Kimya biliminde “O” harfi ile ifade edilen oksijen, Periyodik Cetvelde 8 atom numarası ile 8. sırada yer alır. Normal şartlarda elementin iki atomunun bağlı şeklinde bulunan oksijen, çok hafif de olsa mavi bir renge sahiptir. Kokusuz ve tamamen tatsız diatomik yapıya sahip olan oksijen, O2 formülüyle gösterilen dioksijen gazı şeklinde bulunur. Halojenler grubunun bir mensubu olan oksijenin en büyük özelliği, neredeyse diğer tüm elementler ile bileşik oluşturabilmesidir. Başta oksitler olmak üzere oksijenin diğer elementler ile kolayca bileşik oluşturabilmesi, içinde yaşadığımız dünyada birçok farklı şekilde bulunabilmesine neden olmuştur.

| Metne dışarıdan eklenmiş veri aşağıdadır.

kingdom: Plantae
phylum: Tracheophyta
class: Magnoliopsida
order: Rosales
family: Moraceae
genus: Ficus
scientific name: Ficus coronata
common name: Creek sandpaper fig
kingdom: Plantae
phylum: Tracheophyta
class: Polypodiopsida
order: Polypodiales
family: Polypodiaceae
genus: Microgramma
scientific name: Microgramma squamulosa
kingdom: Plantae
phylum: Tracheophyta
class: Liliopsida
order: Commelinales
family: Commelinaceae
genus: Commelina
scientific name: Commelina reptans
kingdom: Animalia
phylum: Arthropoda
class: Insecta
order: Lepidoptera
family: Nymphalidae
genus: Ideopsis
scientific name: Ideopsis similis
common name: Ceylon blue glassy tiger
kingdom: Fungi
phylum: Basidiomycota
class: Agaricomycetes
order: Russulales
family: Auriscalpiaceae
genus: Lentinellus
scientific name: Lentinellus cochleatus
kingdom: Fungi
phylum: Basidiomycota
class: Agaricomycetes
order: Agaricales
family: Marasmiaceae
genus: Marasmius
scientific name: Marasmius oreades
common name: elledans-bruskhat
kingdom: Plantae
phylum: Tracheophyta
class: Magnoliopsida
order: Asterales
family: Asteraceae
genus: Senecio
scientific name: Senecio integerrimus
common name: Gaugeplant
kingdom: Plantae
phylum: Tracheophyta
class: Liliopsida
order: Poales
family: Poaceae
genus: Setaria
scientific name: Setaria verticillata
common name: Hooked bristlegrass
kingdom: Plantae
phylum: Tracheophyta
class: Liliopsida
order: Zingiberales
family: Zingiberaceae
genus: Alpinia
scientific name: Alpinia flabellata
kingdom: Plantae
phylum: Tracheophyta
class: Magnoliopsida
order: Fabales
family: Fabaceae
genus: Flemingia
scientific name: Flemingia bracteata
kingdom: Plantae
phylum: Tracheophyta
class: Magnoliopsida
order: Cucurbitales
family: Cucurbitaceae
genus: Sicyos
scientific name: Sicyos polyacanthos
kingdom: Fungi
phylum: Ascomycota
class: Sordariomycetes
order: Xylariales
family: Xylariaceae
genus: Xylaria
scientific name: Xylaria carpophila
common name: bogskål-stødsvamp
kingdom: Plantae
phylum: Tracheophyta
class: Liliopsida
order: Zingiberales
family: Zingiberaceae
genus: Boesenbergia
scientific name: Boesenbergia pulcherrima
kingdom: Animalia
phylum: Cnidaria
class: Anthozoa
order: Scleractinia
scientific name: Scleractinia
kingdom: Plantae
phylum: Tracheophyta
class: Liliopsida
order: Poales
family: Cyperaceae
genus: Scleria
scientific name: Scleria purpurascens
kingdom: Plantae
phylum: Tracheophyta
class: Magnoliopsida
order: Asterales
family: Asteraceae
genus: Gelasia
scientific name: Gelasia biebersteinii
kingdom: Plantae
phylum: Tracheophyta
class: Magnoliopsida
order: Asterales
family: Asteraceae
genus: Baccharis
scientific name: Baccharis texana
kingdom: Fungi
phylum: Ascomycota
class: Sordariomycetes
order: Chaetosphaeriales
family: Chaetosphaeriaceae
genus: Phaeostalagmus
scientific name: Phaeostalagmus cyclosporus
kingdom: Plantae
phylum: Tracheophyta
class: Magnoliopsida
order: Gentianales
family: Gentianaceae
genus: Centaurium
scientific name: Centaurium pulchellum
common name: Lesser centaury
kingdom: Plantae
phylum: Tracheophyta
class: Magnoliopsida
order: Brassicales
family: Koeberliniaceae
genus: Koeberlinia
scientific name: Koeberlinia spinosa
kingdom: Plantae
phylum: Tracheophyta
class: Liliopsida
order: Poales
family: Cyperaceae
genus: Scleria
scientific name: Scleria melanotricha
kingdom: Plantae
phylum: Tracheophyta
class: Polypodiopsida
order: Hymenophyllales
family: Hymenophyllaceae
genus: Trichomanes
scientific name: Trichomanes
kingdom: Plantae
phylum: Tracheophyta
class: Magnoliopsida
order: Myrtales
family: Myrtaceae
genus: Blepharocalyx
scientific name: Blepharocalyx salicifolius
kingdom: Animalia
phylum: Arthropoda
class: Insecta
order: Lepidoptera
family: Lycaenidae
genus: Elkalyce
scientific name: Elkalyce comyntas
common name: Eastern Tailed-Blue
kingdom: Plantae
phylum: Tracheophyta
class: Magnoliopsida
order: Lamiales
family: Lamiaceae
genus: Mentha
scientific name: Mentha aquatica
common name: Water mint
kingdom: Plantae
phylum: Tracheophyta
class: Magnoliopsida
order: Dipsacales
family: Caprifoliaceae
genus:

Güçlü bir oksidant olan oksijenin bir diğer özelliği ise tüm diğer elementler içinde en yüksek ikinci elektronegatifliğe sahip olan element olmasıdır. Oksijenden daha yüksek elektronegatifliğe sahip olan element ise Flordur. Oksijen atomunu dünya dışında daha geniş bir perspektifte incelersek, tüm evren genelinde Hidrojen ve Helyumdan sonra en çok bulunan elementin oksijen olduğu söylenebilir. Ayrıca yerküremizde de çok fazla bulunan oksijenin bazı bölgelerde yerkabuğu kütlesinin yarısını oluşturduğu dahi gözlemlenmiştir.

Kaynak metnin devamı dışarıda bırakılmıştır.